The answer consists only of the lines from the beginning of the listing below to the line holding "(layerselection 0x00010fc_ffffffff)", inclusive, with every picture removed.

************

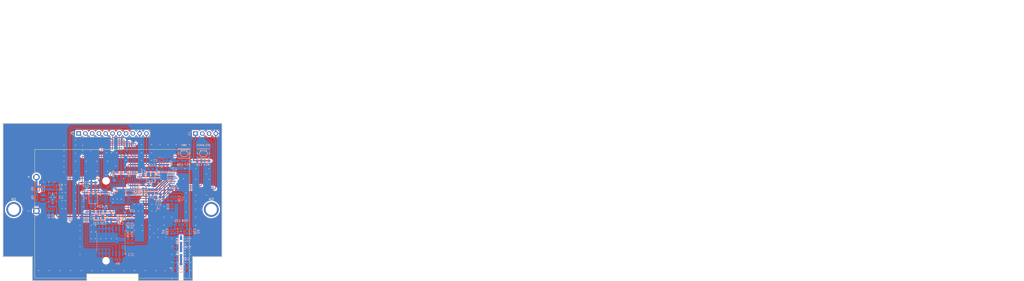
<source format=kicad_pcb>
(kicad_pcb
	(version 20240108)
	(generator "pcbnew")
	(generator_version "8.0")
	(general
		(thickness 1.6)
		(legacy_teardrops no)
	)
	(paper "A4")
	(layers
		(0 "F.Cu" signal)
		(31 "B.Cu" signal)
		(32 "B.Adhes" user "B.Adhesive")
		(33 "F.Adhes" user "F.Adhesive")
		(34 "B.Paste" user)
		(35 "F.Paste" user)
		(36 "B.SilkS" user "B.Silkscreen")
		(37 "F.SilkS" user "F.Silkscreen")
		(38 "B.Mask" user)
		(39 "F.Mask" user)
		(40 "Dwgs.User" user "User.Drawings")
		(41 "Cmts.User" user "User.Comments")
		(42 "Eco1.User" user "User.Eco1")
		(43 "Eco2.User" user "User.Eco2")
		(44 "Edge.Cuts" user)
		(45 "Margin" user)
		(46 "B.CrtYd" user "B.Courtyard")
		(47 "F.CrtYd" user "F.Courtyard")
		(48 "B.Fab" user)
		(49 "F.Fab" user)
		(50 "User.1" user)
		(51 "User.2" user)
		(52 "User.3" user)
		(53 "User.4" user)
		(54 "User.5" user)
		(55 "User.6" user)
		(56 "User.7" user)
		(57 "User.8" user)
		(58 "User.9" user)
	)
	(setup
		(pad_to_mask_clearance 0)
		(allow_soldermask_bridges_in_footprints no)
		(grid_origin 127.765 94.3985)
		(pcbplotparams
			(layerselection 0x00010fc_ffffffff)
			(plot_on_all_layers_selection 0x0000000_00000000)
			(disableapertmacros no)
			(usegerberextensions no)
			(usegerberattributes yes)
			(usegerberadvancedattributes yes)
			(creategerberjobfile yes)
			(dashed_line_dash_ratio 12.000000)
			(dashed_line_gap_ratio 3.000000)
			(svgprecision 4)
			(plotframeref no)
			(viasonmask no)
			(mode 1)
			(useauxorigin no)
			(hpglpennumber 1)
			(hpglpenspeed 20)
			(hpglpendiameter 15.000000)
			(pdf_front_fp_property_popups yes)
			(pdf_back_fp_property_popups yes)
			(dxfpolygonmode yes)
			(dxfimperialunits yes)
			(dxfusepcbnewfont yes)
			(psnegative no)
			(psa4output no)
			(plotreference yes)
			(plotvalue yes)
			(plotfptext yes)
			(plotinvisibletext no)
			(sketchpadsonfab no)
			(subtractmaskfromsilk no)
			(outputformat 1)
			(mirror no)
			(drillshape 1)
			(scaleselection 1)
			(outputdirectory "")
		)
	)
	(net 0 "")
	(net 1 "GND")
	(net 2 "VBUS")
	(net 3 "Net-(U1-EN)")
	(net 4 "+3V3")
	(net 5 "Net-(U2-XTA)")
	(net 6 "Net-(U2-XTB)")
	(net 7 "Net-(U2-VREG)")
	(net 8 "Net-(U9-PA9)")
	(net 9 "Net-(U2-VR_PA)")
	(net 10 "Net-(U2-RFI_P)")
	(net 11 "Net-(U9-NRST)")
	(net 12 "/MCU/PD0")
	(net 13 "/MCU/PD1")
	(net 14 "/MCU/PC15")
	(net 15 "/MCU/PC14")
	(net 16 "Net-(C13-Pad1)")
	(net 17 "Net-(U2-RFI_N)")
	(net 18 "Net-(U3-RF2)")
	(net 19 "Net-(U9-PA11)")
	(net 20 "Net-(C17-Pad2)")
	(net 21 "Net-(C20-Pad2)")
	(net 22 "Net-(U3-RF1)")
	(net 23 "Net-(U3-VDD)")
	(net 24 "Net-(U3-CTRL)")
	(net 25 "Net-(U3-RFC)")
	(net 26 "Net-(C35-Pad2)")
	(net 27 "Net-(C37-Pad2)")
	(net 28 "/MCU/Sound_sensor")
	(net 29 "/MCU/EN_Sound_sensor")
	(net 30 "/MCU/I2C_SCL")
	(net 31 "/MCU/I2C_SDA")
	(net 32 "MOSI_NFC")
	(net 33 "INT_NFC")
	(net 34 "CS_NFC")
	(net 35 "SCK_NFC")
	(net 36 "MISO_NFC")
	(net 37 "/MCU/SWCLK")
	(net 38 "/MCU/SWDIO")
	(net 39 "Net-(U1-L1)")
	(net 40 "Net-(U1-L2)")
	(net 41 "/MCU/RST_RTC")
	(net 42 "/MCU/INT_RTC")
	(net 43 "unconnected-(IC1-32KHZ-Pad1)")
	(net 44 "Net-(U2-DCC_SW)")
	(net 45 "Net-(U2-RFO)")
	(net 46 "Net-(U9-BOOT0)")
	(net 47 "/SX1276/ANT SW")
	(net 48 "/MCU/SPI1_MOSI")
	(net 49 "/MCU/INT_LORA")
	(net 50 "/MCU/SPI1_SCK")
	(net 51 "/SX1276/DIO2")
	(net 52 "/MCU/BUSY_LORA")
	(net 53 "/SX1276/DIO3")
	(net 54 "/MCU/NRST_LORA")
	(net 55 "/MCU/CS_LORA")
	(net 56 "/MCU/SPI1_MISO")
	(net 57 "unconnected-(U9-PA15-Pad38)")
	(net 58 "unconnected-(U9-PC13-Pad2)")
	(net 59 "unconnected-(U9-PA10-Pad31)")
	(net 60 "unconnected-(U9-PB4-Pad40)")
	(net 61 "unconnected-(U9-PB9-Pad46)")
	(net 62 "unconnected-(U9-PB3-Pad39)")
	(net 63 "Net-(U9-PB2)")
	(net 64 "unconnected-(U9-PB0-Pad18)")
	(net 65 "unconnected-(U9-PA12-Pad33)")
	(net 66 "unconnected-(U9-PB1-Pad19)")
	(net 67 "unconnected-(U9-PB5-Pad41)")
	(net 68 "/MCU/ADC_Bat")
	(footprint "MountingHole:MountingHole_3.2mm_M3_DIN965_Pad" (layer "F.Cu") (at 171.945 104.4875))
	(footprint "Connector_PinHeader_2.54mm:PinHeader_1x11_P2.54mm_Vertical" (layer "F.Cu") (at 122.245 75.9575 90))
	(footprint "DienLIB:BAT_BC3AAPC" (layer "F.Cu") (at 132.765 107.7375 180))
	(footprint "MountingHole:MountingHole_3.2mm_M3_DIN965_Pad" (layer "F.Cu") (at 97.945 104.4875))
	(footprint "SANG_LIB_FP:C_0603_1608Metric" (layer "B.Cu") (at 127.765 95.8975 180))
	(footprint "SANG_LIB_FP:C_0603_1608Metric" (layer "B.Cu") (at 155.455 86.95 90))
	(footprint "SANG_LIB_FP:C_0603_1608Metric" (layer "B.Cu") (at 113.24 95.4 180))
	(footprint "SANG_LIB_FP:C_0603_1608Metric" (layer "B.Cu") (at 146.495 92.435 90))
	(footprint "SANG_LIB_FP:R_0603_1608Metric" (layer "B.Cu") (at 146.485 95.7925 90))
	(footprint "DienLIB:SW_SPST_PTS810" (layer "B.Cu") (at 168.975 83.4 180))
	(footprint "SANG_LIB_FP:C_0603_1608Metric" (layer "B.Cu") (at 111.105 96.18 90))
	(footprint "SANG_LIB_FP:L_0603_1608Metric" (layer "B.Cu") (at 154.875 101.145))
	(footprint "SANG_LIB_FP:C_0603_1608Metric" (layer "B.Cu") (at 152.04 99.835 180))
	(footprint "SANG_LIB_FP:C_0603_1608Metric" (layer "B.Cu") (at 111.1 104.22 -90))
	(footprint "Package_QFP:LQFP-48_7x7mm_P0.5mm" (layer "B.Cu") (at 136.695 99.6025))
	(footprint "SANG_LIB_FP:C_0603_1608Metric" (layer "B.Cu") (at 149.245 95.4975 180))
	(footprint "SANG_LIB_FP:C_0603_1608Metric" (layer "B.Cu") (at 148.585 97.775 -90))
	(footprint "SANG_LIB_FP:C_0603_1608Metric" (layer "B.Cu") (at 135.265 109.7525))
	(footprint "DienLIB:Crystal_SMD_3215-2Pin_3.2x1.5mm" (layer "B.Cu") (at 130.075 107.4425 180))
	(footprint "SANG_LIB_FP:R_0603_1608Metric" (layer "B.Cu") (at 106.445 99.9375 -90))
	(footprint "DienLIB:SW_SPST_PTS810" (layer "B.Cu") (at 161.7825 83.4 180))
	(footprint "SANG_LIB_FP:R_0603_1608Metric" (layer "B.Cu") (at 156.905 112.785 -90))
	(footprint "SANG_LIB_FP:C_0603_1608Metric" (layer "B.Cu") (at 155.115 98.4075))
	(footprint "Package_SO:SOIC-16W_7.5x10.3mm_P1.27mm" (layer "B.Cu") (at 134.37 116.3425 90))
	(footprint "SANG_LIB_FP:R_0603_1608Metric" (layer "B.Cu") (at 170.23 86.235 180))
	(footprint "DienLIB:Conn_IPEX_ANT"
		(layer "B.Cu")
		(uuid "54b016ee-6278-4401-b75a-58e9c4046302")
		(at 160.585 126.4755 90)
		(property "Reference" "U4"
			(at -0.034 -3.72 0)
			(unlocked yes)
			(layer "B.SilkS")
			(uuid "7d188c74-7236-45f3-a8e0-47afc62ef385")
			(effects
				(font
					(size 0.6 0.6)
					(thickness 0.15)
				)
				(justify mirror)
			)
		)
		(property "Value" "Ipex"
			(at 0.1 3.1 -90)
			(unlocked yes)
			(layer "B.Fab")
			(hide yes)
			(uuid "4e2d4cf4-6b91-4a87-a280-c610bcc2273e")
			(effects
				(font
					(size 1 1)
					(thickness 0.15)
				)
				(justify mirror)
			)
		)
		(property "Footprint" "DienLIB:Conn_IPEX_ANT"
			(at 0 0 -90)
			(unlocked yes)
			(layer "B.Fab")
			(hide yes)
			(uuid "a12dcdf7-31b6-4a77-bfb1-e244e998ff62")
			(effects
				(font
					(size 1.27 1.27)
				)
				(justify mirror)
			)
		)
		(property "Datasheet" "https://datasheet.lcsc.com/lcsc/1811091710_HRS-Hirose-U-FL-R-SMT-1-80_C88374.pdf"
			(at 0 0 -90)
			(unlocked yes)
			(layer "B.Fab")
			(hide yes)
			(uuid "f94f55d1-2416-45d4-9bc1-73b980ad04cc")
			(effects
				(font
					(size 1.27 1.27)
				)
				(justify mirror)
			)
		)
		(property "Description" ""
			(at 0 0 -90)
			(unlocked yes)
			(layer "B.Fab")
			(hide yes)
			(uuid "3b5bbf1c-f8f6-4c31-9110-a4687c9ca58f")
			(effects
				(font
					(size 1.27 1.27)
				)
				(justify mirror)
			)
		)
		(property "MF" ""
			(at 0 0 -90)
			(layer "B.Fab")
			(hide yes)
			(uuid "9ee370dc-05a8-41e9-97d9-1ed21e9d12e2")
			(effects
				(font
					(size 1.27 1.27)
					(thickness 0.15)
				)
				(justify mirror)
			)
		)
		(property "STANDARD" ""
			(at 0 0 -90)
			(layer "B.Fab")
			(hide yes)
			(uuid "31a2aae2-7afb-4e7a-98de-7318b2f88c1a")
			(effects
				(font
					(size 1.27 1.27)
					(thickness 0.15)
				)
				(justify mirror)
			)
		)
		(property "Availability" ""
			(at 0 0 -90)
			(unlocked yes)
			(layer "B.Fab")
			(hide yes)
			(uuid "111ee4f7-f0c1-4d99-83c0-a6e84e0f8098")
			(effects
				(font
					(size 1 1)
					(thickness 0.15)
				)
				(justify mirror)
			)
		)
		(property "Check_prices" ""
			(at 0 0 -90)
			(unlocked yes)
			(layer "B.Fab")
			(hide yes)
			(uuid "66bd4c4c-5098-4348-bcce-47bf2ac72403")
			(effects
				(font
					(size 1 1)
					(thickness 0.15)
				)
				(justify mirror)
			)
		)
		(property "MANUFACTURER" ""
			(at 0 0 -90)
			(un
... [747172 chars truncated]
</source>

************

== EXERCISE ANSWER ==
<source format=kicad_pcb>
(kicad_pcb
	(version 20240108)
	(generator "pcbnew")
	(generator_version "8.0")
	(general
		(thickness 1.6)
		(legacy_teardrops no)
	)
	(paper "A4")
	(layers
		(0 "F.Cu" signal)
		(31 "B.Cu" signal)
		(32 "B.Adhes" user "B.Adhesive")
		(33 "F.Adhes" user "F.Adhesive")
		(34 "B.Paste" user)
		(35 "F.Paste" user)
		(36 "B.SilkS" user "B.Silkscreen")
		(37 "F.SilkS" user "F.Silkscreen")
		(38 "B.Mask" user)
		(39 "F.Mask" user)
		(40 "Dwgs.User" user "User.Drawings")
		(41 "Cmts.User" user "User.Comments")
		(42 "Eco1.User" user "User.Eco1")
		(43 "Eco2.User" user "User.Eco2")
		(44 "Edge.Cuts" user)
		(45 "Margin" user)
		(46 "B.CrtYd" user "B.Courtyard")
		(47 "F.CrtYd" user "F.Courtyard")
		(48 "B.Fab" user)
		(49 "F.Fab" user)
		(50 "User.1" user)
		(51 "User.2" user)
		(52 "User.3" user)
		(53 "User.4" user)
		(54 "User.5" user)
		(55 "User.6" user)
		(56 "User.7" user)
		(57 "User.8" user)
		(58 "User.9" user)
	)
	(setup
		(pad_to_mask_clearance 0)
		(allow_soldermask_bridges_in_footprints no)
		(grid_origin 127.765 94.3985)
		(pcbplotparams
			(layerselection 0x00010fc_ffffffff)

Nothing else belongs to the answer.